裁判史上おそらく初「アイデンティティ権」
東京新聞平成28年6月11日付き記事「成り済まされない権利認定 大阪地裁、SNSで初の司法判断」によれば,SNS上で「なりすまし」による被害を受けていた男性がプロバイダに対して発信者情報の開示を求めていた裁判で,「アイデンティティ権」という概念が認められたとのことです。
上記記事によれば「アイデンティティー権を、他人との関係で人格の同一性を持ち続ける権利だと定義。成り済ました人物の発言が、本人の発言のように他人から受け止められてしまい、強い精神的苦痛を受けた場合は「名誉やプライバシー権とは別に、アイデンティティー権の侵害が問題となりうる」とした。
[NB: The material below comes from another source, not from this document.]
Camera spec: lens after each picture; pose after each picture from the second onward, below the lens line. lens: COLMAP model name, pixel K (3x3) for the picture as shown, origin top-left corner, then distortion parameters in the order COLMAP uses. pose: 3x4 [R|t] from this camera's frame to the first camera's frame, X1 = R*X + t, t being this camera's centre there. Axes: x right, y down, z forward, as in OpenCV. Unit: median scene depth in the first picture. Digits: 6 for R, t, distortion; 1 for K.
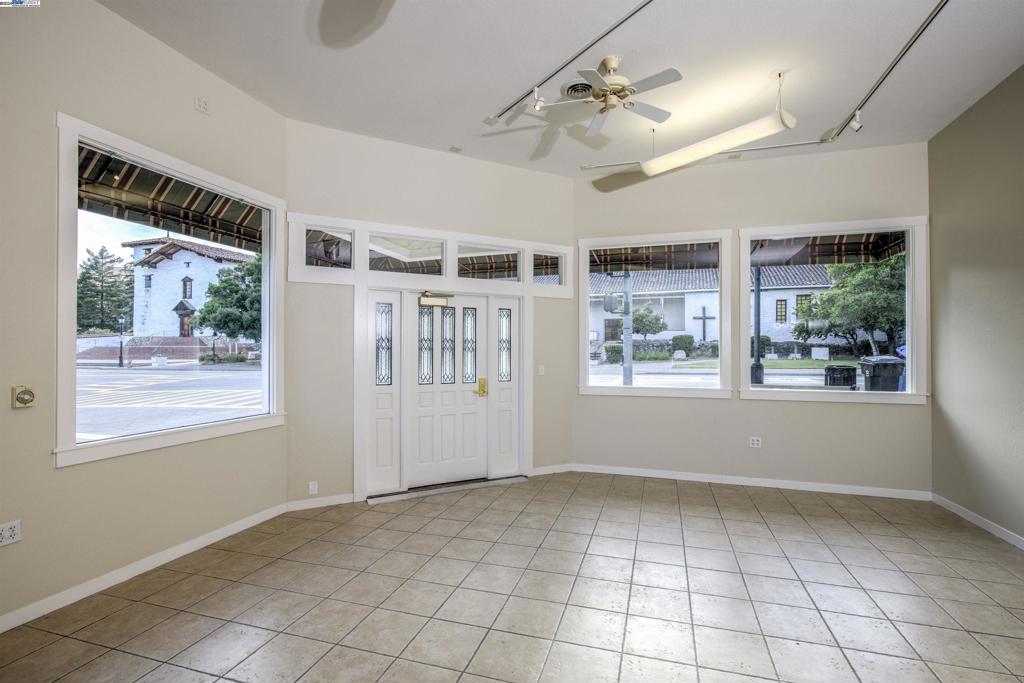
lens RADIAL K [[469.3, 0, 512.0], [0, 469.3, 343.6], [0, 0, 1]] dist [-0.001012, -0.000083]
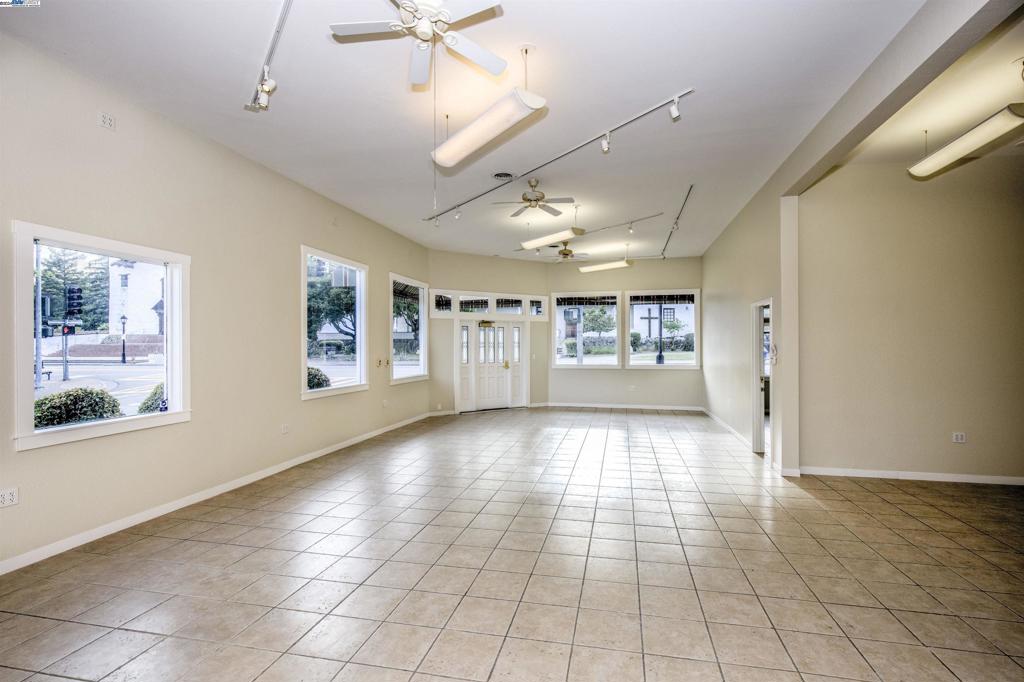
lens RADIAL K [[469.3, 0, 515.1], [0, 469.3, 345.0], [0, 0, 1]] dist [-0.001012, -0.000083]
pose [[0.996150, -0.004096, 0.087571, -0.026997], [0.003083, 0.999927, 0.011693, -0.002405], [-0.087613, -0.011378, 0.996090, -0.139808]]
」とのこと。
従来,例えばツイッターやフェイスブックなどのSNSサービス上で第三者が「なりすまし」をした場合,なりすましそれ自体によって,なりすまされた本人の権利を侵害している,と認めてもらうことは困難でした。
つまり,第三者がなりすましをした上で,さらに,本人の社会的評価が低下するような言動(他人を侮辱する等)を行う,あるいは,本人のプライバシーに該当するような情報を発信する等して初めて,本人に対する権利侵害が認められるというのが一般的でした。
今回の判決は,「アイデンティティ権」という概念を認めた上で,名誉毀損やプライバシー侵害にあたる言動がなくとも,なりすましそれ自体が一定の場合には本人のアイデンティティ権を侵害することがあると認めたものであり,非常に意義があるものといえます。
私も,これまで「ツイッターでなりすまされて困っている」等のご相談を受けることがありましたが,従来の裁判例を前提にすると,なりすましそれ自体だけでは不十分で,名誉毀損やプライバシー侵害など,何らか権利侵害にあたる要素がないと難しい,というようにお答えせざるを得ませんでした。
しかし,「アイデンティティ権」という権利が認められるようになれば,なりすまし=アイデンティティ権の侵害である,として削除や発信者情報の開示を求める道が開けることになります。
判決では「どのような場合に損害賠償の対象となるような成り済まし行為が行われたかを判断するのは容易ではなく、判断は慎重であるべき」とされ,実際,結論としては開示請求を認めないという結果でしたが,まずは新たなる権利の第一歩であり,これから裁判例を積み上げていくことによって,アイデンティティ権という権利を確固たるものにしていくことが重要といえましょう。